%%

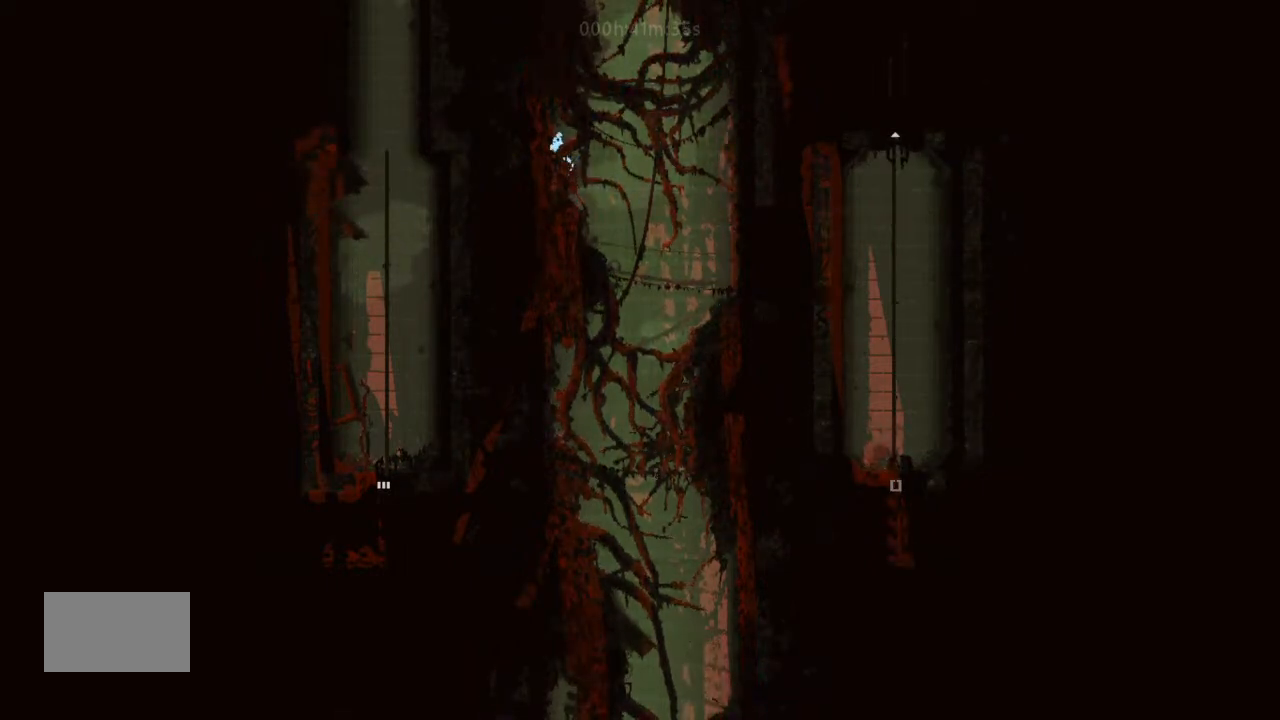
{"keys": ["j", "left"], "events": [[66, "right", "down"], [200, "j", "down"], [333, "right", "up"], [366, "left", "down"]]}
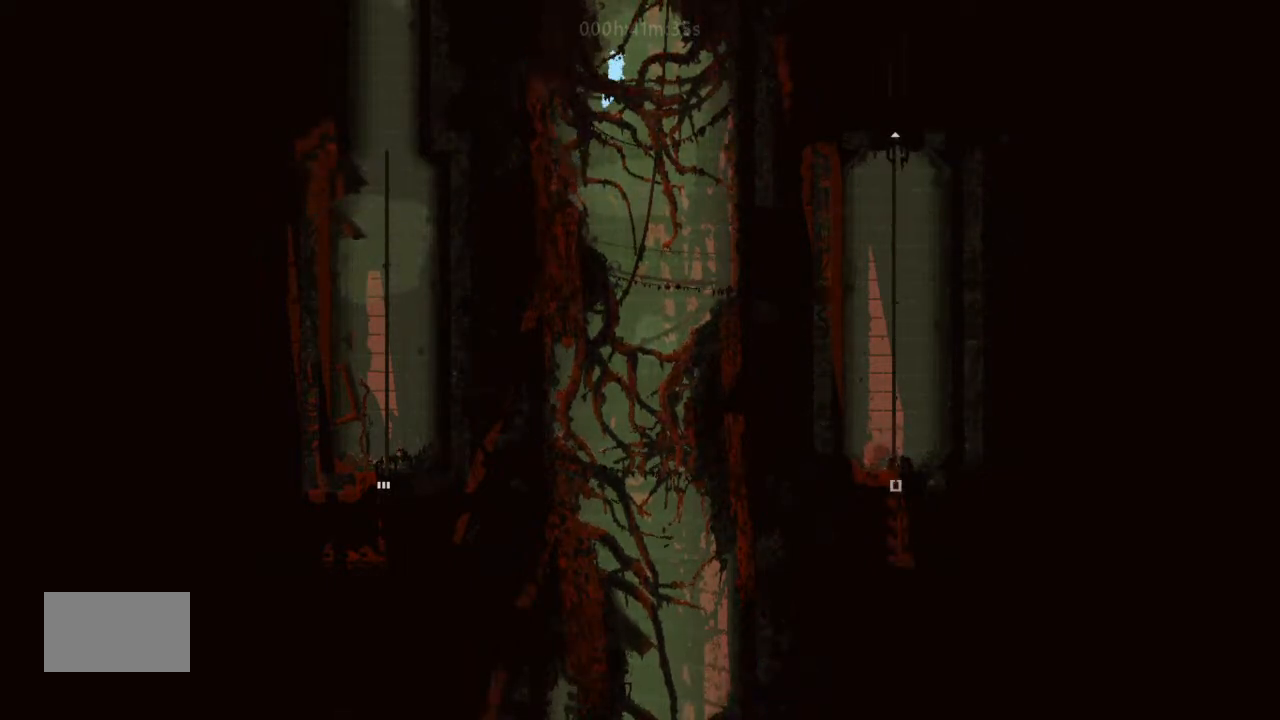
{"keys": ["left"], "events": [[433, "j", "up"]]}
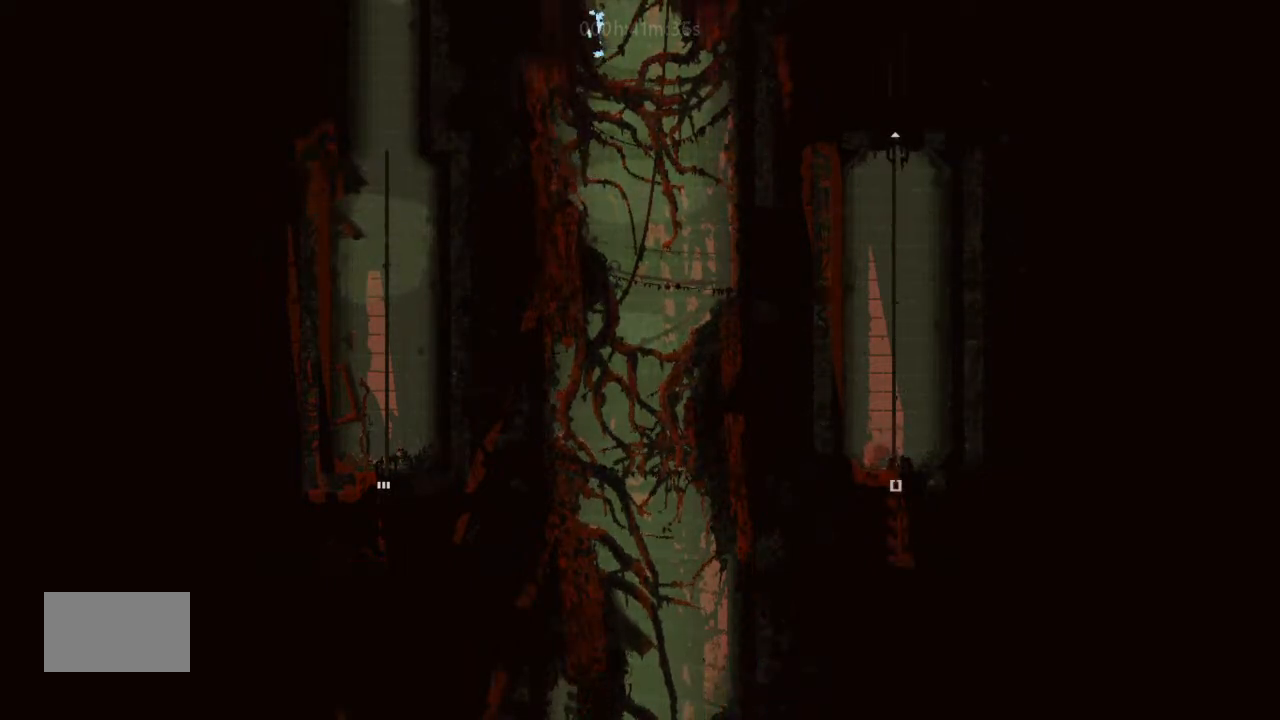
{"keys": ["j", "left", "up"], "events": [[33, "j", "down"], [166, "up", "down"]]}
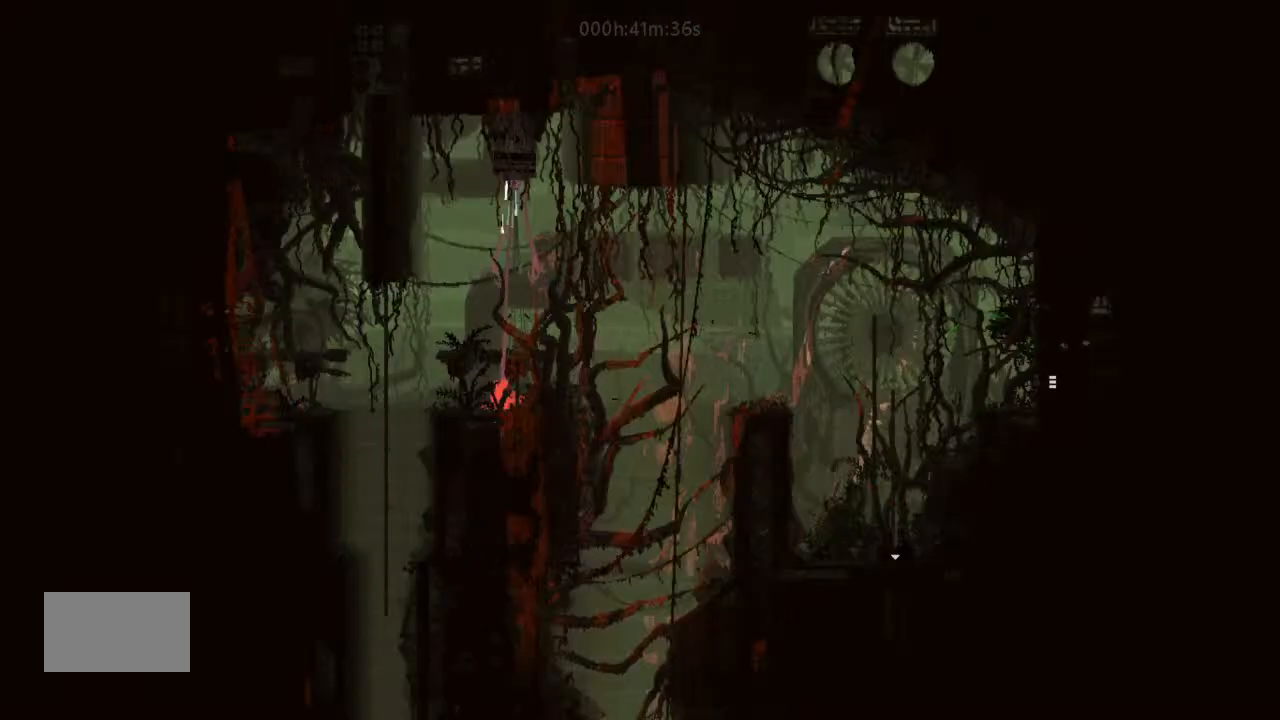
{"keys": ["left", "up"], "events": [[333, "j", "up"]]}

%%

TASK GOAL:
Your copy of the data should match it exactly, apart from the images, which are omitted.

FINISHED TASK:
{"keys": ["j", "left"], "events": [[66, "right", "down"], [200, "j", "down"], [333, "right", "up"], [366, "left", "down"]]}
{"keys": ["left"], "events": [[433, "j", "up"]]}
{"keys": ["j", "left", "up"], "events": [[33, "j", "down"], [166, "up", "down"]]}
{"keys": ["left", "up"], "events": [[333, "j", "up"]]}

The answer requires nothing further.